■ **ASSIGNMENT**
The records below are to be set down again exactly, with the pictures left out.

── INPUT FOR THIS TASK

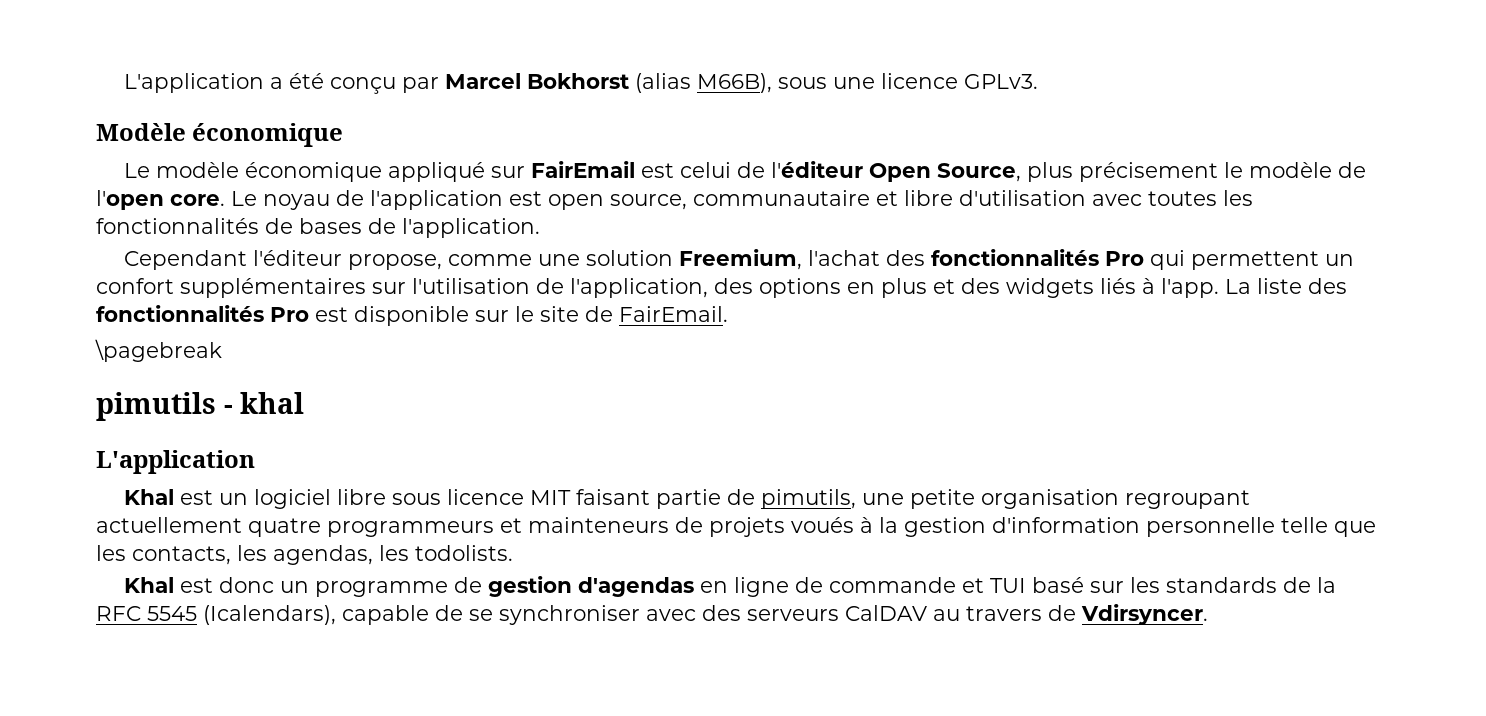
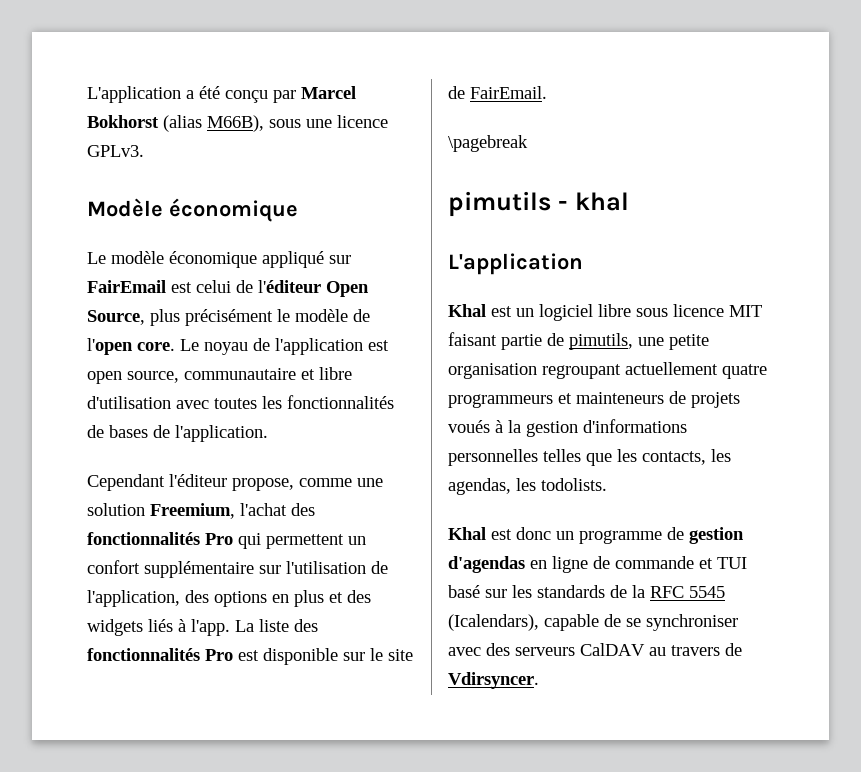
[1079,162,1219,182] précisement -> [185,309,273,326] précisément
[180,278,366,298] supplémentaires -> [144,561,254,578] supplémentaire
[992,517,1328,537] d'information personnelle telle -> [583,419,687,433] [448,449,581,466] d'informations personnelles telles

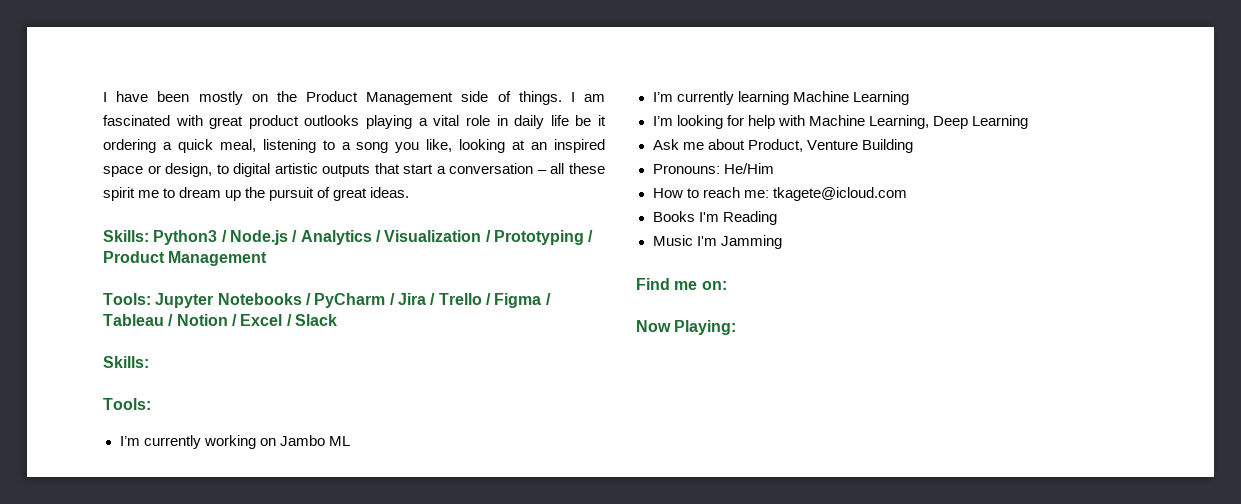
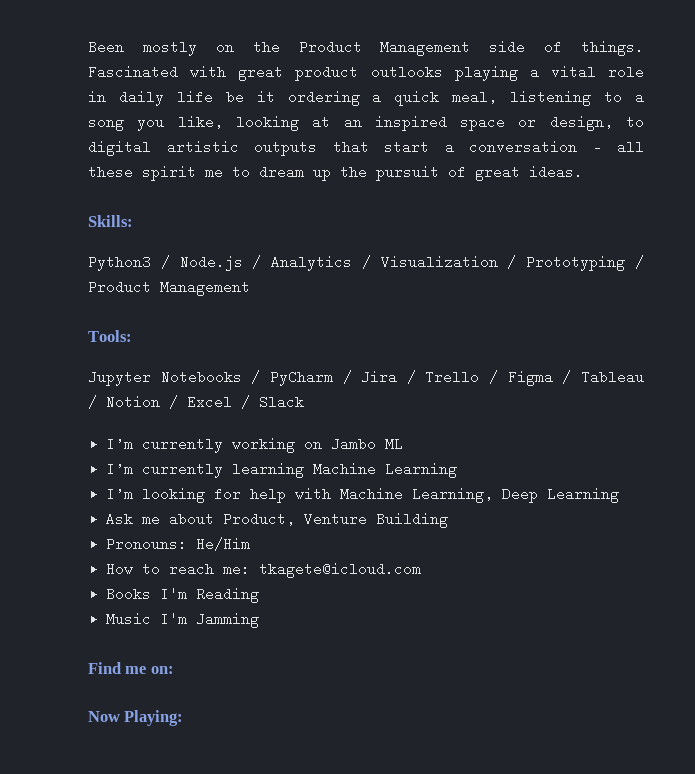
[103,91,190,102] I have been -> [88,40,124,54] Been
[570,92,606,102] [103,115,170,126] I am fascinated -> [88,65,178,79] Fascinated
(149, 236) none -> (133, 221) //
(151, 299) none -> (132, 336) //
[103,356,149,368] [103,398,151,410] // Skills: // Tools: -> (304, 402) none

────

■ **RESULT FOR THIS TASK**
[1079,162,1219,182] précisement -> [185,309,273,326] précisément
[180,278,366,298] supplémentaires -> [144,561,254,578] supplémentaire
[992,517,1328,537] d'information personnelle telle -> [583,419,687,433] [448,449,581,466] d'informations personnelles telles

[103,91,190,102] I have been -> [88,40,124,54] Been
[570,92,606,102] [103,115,170,126] I am fascinated -> [88,65,178,79] Fascinated
(149, 236) none -> (133, 221) //
(151, 299) none -> (132, 336) //
[103,356,149,368] [103,398,151,410] // Skills: // Tools: -> (304, 402) none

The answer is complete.